I did my best to clean myself up after I clocked in, and of course it immediately stopped raining, but we’d stuck to an inside Story Hour, just in case, and I’m sure the buzzing overhead lighting isn’t exactly giving me a heavenly glow.
When I finally reach The End, Julia jumps onto her feet, clapping with extreme enthusiasm. Everyone else breaks into the polite applause I’m used to. After a chorus of squeaky voices saying thank you at their parents’ urging, the crowd disperses, and Julia bounds up to me.
“Miles wasn’t kidding,” she says. “You’re really good at the voices.”
I peek over her shoulder to where her brother has paused to “give directions” to a mom who I’m pretty sure was born here. A young mom—it seems he was right about the beard’s effect on the older ladies, because they’re not the ones eyeing him this time.
Julia follows my gaze and guffaws. “Oh, look, he made a new friend. How novel.”
“Has he always been like this?” I ask.
“As long as I’ve been around, yes,” she replies. “God knows where he got it from. Definitely not our asshole parents.”
I’m jarred by the casual mention of their parents. It’s like turning over a locked box, only to realize there was a crack in the bottom all along.
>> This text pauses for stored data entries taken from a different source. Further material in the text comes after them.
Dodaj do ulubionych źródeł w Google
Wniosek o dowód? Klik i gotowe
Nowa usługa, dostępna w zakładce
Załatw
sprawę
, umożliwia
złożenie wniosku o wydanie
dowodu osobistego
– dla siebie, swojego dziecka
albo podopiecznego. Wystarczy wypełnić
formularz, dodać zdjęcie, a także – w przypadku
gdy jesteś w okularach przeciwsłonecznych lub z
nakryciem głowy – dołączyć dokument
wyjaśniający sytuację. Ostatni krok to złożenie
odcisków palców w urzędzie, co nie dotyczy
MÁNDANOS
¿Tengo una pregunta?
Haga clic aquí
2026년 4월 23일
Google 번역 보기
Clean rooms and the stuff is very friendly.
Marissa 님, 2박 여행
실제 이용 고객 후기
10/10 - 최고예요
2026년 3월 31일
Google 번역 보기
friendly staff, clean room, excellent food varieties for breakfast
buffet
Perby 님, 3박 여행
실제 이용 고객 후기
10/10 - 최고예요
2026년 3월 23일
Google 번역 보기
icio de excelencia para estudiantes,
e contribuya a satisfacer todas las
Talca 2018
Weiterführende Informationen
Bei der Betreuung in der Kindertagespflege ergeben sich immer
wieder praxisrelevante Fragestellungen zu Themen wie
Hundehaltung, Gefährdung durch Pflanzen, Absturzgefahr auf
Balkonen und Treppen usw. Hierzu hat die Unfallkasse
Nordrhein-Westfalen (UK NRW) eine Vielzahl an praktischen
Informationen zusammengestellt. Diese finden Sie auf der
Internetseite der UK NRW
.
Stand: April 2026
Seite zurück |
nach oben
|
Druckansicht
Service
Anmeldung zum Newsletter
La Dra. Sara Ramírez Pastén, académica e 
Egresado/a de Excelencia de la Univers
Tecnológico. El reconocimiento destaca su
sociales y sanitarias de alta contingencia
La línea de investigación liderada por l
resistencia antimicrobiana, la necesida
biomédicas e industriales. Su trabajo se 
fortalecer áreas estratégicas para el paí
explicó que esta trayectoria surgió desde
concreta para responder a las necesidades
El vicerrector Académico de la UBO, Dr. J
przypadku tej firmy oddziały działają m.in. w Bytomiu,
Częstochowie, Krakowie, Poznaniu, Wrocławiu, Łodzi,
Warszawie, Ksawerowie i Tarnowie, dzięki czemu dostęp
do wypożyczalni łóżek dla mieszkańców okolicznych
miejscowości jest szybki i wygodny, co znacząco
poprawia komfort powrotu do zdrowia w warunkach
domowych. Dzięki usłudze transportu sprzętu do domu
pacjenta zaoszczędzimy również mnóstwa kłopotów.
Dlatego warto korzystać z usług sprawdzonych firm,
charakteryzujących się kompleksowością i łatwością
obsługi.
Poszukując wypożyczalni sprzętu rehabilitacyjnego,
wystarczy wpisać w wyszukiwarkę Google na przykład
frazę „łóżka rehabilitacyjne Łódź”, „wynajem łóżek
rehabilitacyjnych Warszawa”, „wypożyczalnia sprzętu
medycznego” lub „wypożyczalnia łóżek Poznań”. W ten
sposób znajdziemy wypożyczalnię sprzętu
“Miles once bumped into the high school band teacher at the grocery store and left with an invitation to her wedding,” she tells me. “He wasn’t even in band.”
An image of crisp stationery, elegant typeface slanting across it, blossoms in my mind.
Julia’s face softens. “Shit, sorry. He told me about the invitation thing.”
“It’s fine,” I say.
Julia cocks her head, curious. “Really? Fine?”